| To do |
Below are the entries; output exactly the lines from the one containing "68. arbitrary" through the final line, inclusive.

| Data records |
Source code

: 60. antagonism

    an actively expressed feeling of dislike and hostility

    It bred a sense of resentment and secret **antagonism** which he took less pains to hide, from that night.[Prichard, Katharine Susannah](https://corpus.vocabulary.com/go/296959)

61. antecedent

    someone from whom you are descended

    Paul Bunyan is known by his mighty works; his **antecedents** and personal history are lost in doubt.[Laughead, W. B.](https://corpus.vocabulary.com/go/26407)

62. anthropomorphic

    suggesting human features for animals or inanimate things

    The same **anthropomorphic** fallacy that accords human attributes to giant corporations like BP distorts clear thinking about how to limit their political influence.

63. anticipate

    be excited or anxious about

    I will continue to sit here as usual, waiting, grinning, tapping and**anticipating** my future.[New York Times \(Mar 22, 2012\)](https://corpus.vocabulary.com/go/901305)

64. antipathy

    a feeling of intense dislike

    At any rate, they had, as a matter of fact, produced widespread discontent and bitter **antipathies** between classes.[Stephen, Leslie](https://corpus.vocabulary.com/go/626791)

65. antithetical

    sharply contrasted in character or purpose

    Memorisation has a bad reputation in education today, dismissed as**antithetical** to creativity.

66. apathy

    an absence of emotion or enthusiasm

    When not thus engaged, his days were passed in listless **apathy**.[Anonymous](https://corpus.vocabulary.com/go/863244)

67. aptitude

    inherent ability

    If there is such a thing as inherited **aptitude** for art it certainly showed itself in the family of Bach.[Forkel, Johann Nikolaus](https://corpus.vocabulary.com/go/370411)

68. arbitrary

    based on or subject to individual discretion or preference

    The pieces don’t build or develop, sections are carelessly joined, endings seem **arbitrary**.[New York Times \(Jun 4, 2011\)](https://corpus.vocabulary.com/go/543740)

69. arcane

| Expected answer |
68. arbitrary

    based on or subject to individual discretion or preference

    The pieces don’t build or develop, sections are carelessly joined, endings seem **arbitrary**.[New York Times \(Jun 4, 2011\)](https://corpus.vocabulary.com/go/543740)

69. arcane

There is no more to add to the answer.